On a personal note, my maternal grandfather was a World War II combat veteran, who, suffered from PTSD, including nightmares and outbursts of anger until he died. His experience and that of my other relatives who fought in Vietnam, Korea, Iraq, and Afghanistan is part of what drove me to study psychological trauma and PTSD. This book motivated me to consider how my grandfathers’ experience of World War II shaped my mother’s childhood and, through her, my own. Becky Ellis’s memoir has also inspired me to examine how children’s experience of their parents’ trauma changes over their lives and the healing gained by children through their understanding parents’ experience.”
– Karestan C. Koenen, Ph.D., Harvard T. H. Chan School of Public Health Director, Biology of Trauma Initiative, Broad Institute of MIT and Harvard
“Women and children have suffered for generations under the control and violence of men, fathers, and husbands. So great is the pain that the response of some daughters is to slam the door shut on their fathers and have nothing more to do with them. In this gripping and unique memoir, Little Avalanches, Becky Ellis does something different – she waits and keeps the door open. Her story details the confusion and agony of young children and mothers and the emotional ‘ripping apart’ and hopelessness they experience. For decades she tries to dialogue with her father. One day he talks, she listens and records. Questions are asked, answered, understood, and both are healed. Her resilience and curiosity transform a nightmare.”

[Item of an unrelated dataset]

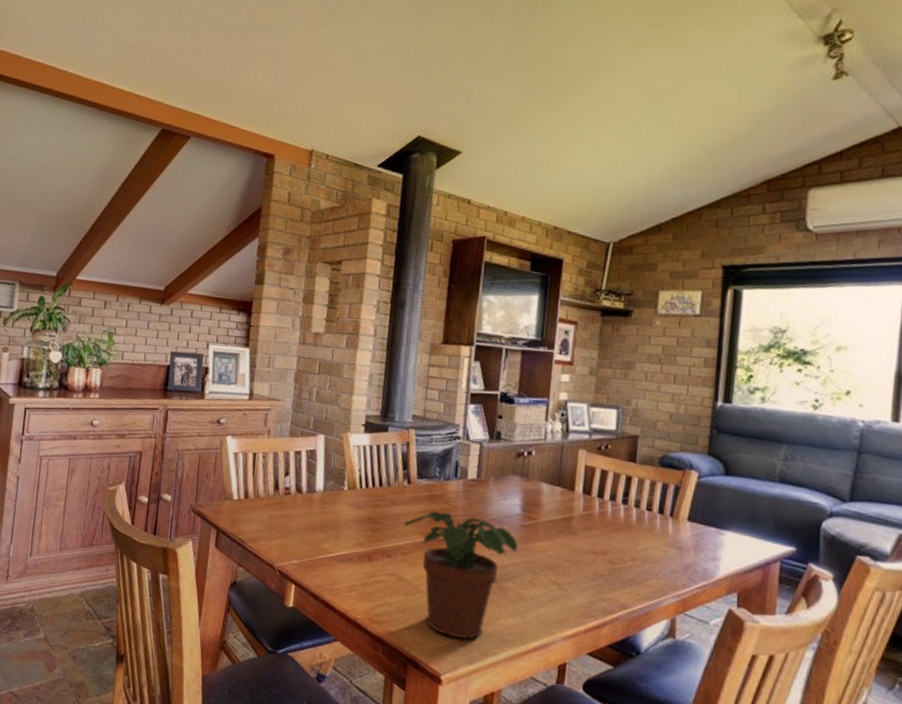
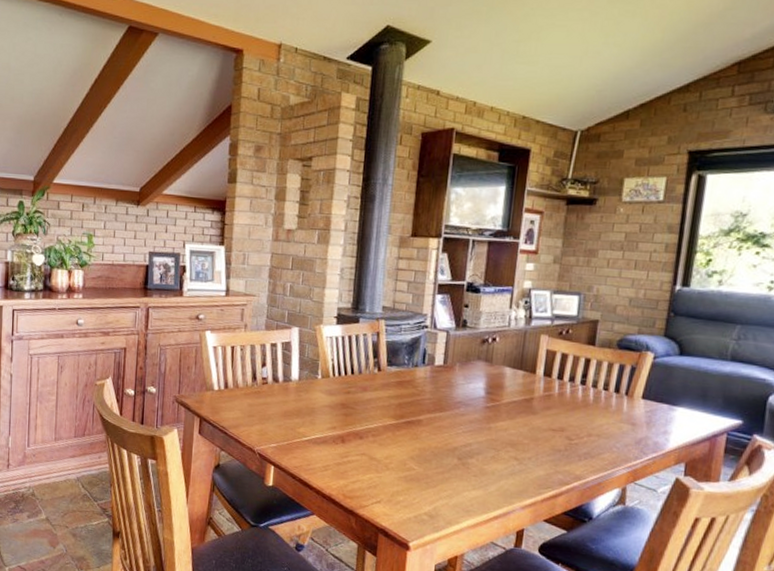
potted plant: present [404,511,518,639] -> none [375,395,481,510]

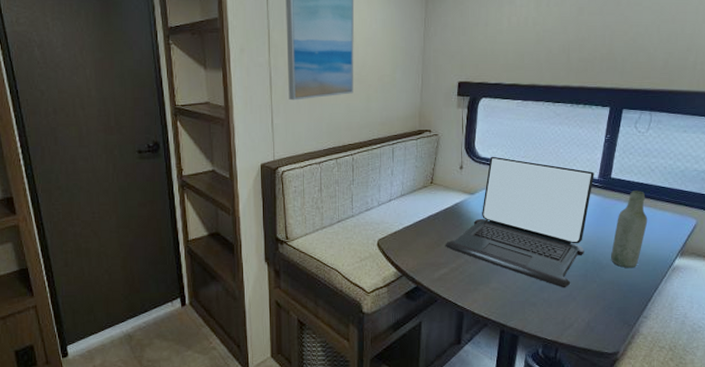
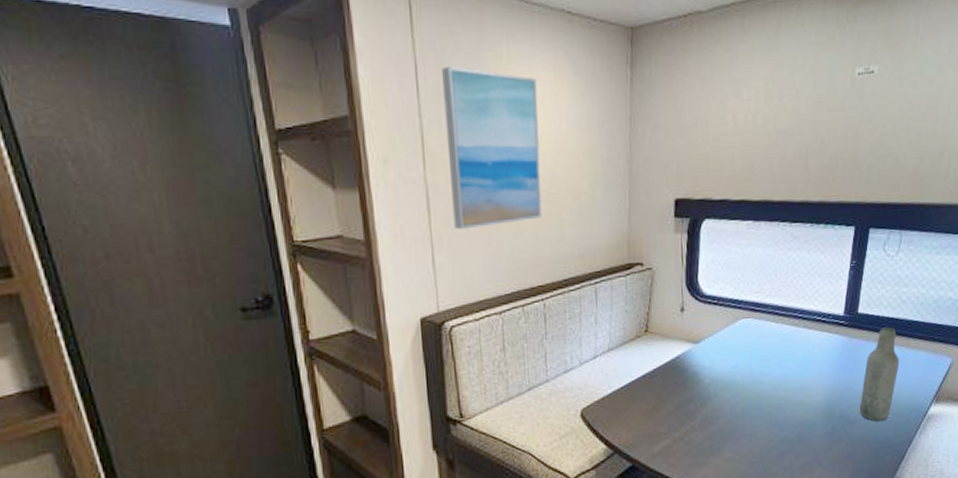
laptop: present [445,156,594,288] -> none [665,293,839,452]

– John Allan, Ph.D., Professor Emeritus, Dept. of Counseling Psychology, University of British Columbia, Vancouver, Canada
“Little Avalanches is a collection of heartbreaking, beautifully-written vignettes about trauma. In this unflinching memoir of survival, Becky Ellis shares the disorienting experience of loving a parent she both idolized and feared, attempting to reconcile three sides of her father: a brave World War II hero and doctor, a terrifying bully who abused his children and wives, and a doting grandfather who yearns for forgiveness. Ellis’s visceral, clear-headed prose made this book impossible to put down and left me shivering. Readers who have loved someone from the “Greatest Generation” will find resonance in these pages.”